* _GIVEN TEXT_:
Regular Expressions for Document Engineering

Gregory M. Kapfhammer

November 10, 2025

Course learning objectives

Learning Objectives for Document Engineering

  • CS-104-1: Explain processes such as software installation or design for a variety of technical and non-technical audiences ranging from inexperienced to expert.
  • CS-104-2: Use professional-grade integrated development environments (IDEs), command-line tools, and version control systems to compose, edit, and deploy well-structured, web-ready documents and industry-standard documentation tools.
  • CS-104-3: Build automated publishing pipelines to format, check, and ensure both the uniformity and quality of digital documents.
  • CS-104-4: Identify and apply appropriate conventions of a variety of technical communities, tools, and computer languages to produce industry-consistent diagrams, summaries, and descriptions of technical topics or processes.
  • This week’s content aids attainment of CS-104-2, CS-104-3, and CS-104-4!

Creating regular expressions in Python

  • Define a regular expression pattern
  • Use the re module for regex operations
  • Compile patterns with re.compile()

* _AVAILABLE DATA_:

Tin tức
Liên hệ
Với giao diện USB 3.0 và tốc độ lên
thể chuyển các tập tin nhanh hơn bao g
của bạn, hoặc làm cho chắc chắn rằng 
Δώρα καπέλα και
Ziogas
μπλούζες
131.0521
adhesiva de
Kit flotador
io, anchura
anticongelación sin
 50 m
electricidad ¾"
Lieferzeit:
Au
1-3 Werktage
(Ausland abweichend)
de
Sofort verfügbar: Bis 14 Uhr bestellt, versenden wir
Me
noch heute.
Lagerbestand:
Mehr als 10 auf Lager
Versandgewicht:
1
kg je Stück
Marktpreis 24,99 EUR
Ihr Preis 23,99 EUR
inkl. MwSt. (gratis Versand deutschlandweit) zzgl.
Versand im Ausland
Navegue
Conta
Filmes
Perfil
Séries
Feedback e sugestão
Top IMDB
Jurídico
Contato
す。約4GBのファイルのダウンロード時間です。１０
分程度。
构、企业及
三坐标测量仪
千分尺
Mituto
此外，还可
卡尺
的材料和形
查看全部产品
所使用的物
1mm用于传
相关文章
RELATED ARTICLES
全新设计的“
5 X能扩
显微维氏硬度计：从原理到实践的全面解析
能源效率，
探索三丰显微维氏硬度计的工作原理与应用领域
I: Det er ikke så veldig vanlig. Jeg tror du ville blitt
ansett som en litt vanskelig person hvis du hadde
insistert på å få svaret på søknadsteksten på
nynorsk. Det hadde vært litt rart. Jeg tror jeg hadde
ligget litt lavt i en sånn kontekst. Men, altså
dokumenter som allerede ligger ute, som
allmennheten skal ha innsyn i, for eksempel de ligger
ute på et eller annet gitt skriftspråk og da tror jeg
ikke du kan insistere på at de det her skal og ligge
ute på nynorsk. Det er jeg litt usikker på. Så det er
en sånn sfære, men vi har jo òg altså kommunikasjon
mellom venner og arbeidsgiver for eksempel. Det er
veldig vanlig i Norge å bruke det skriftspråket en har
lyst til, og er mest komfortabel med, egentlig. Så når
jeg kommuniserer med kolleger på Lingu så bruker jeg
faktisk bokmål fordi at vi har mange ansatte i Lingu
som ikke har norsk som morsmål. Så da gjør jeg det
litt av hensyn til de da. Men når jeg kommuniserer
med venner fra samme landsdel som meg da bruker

* _TO DO_:
1 > From the regular expressions lecture, repeat the passage between "Regular Expressions for" and "industry-standard documentation tools.", inclusive.
2 > Condense the objective in the regular expressions lecture that begins "CS-104-2: Use professional-grade" into one shorter sentence that keeps its main facts.
3 > According to objective CS-104-3 in the regular expressions lecture, what are automated publishing pipelines built to do? Answer in one or two sentences.

* _ANSWERS TO THE PROBLEMS_:
1 >
Regular Expressions for Document Engineering

Gregory M. Kapfhammer

November 10, 2025

Course learning objectives

Learning Objectives for Document Engineering

  • CS-104-1: Explain processes such as software installation or design for a variety of technical and non-technical audiences ranging from inexperienced to expert.
  • CS-104-2: Use professional-grade integrated development environments (IDEs), command-line tools, and version control systems to compose, edit, and deploy well-structured, web-ready documents and industry-standard documentation tools.

2 > CS-104-2: Use professional IDEs, command-line tools, and version control systems to compose, edit, and deploy well-structured, web-ready documents and industry-standard documentation tools.

3 > Automated publishing pipelines are built to format and check digital documents. This ensures both the uniformity and the quality of those documents.